Weatherstripping Types:

Friction, weather, temperature changes, and wear and tear affect how long your weatherstripping will last. Choose a type designed for the location you're using it.

There are many types of weatherstripping out there. Below we give you a breakdown of three common types used by DIY homeowners.


  • Available in plain or reinforces with a flexible metal strip.
  • Felt is stapled, glued, or tacked into place.
  • Used around a door or window. 
  • Affordable and easy to install.
  • Not as durable and least effective at preventing airflow loss. 
  • Should not use where it will be exposed to moisture or friction.
  • Very visible. May look unsightly.


  • Vinyl holds up well and resists moisture but costs more.
  • Vinyl is a self-stick plastic that's folded in a V-shape to bridge a gap. The material presses against the sides of the crack to block drafts.
  • It is best used inside the track of a double-hung or sliding window and for the tops and sides of doors.
  • Can be difficult to install because corners have to be really tight.
  • The bronze version is nice for older homes.

Metals (V Strip or Tension Seal style):

  • Metal strips are affordable and last for years. 
  • Metals look nice on older homes where vinyl may seem out of place.
  • Durable metal strip folded into a "V" shape that springs open to bridge gaps.
  • Used along the sides of a double-hung or sliding window and for the tops and sides of doors.
  • You cut this DIY weatherstripping with scissors and then peel and stick, or install it with finishing nails.

Tips for foam outlet and switch gaskets:

  • Turn off electricity at the circuit box for the area before starting.
  • Buy your insulating gaskets from your home improvement center versus making your own. (Purchase ones that match your plate design.)
  • Covers should be installed snug with the gaskets, or you'll still lose airflow.
  • Consider repairing openings that are bigger than the cover plates to increase air control. You can add spray foam insulation or caulking to fill gaps.

Caulking tips and useful information:

  • Caulking compounds vary in strength, properties, and prices.
  • Clean up water-based caulk with water.
  • Clean up solvent-based caulk with solvent. 
  • Some pressurized cartridges do not require caulking guns.
  • Do your research and choose the right caulk for the surface you're sealing.
  • The best time to caulk is during dry weather when the outdoor temperature is above 45℉ or 7.2℃. 

Welcome Professional Help

Sometimes, air leaks are hard to locate, and you're not sure what you should do. If this is the case, hire a professional to come in and perform an energy evaluation on your home. 

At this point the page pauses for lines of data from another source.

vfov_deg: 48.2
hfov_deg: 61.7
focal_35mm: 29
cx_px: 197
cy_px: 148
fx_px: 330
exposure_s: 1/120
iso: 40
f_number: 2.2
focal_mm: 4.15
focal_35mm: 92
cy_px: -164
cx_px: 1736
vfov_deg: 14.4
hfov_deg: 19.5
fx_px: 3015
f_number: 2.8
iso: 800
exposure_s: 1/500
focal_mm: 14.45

With your inspection, you'll find out where your air leaks are, and the inspector will present you with all the requirements needed to bring your home to top energy efficiency level. 

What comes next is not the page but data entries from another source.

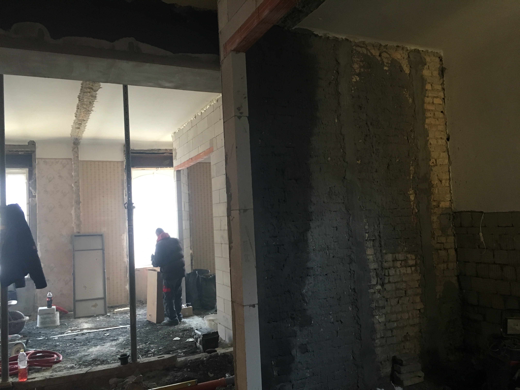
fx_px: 436
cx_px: 260
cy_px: 195
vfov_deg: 48.2
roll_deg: +2.1
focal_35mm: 29
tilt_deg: +2.7
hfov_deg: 61.7
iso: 200
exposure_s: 1/33
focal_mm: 4.15
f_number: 2.2
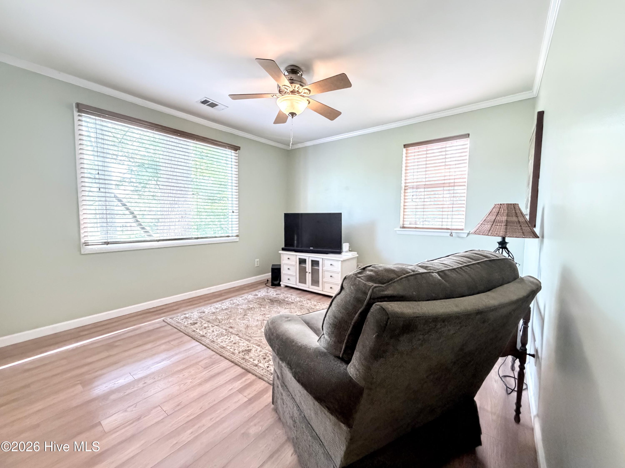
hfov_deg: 102.1
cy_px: 234
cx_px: 312
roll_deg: -0.9
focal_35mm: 14
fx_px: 253
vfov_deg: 85.7
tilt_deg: -4.7
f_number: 2.2
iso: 1000
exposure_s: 1/60
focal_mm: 2.22
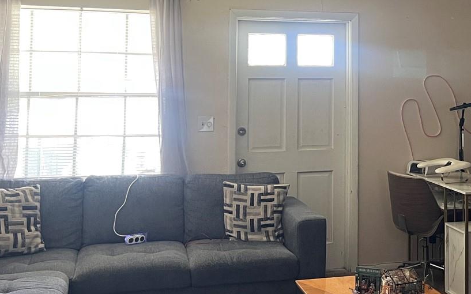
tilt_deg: +1.4
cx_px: 358
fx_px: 693
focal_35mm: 54
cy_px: 59
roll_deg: -0.5
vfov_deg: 23.6
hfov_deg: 36.6
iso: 200
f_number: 1.6
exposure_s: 1/60
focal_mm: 5.1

Even if you’re able to patch the airflow leaks you locate on your own, consider scheduling an HVAC inspection and duct cleaning. You’ll soon be breathing cleaner air and have peace of mind knowing your system is running smoothly. 

When it comes to fixing your home’s airflow leaks, here are some instances you’re better off hiring a professional instead of patching it up yourself.

  • During your inspection, you discover your roof leaks, and your insulation is water-saturated.
  • When the location has excessive wiring close to the insulation, that may cause a fire.
  • Your attic has insufficient air ventilation.
  • Air loss around recessed light fixtures. These are close to insulation.
  • If you discover you need insulation blown-in or large-scale foam air sealing. These jobs require special tools and specialized training.
  • Any type of patching jobs in which you’re inexperienced with handling or feel nervous about. 


By following these steps, you’ll be able to enjoy lower heating and cooling costs, as well as feel more comfortable in your home. Not only will you save on your energy bills, but you’ll increase your home’s value by fixing the airflow issues.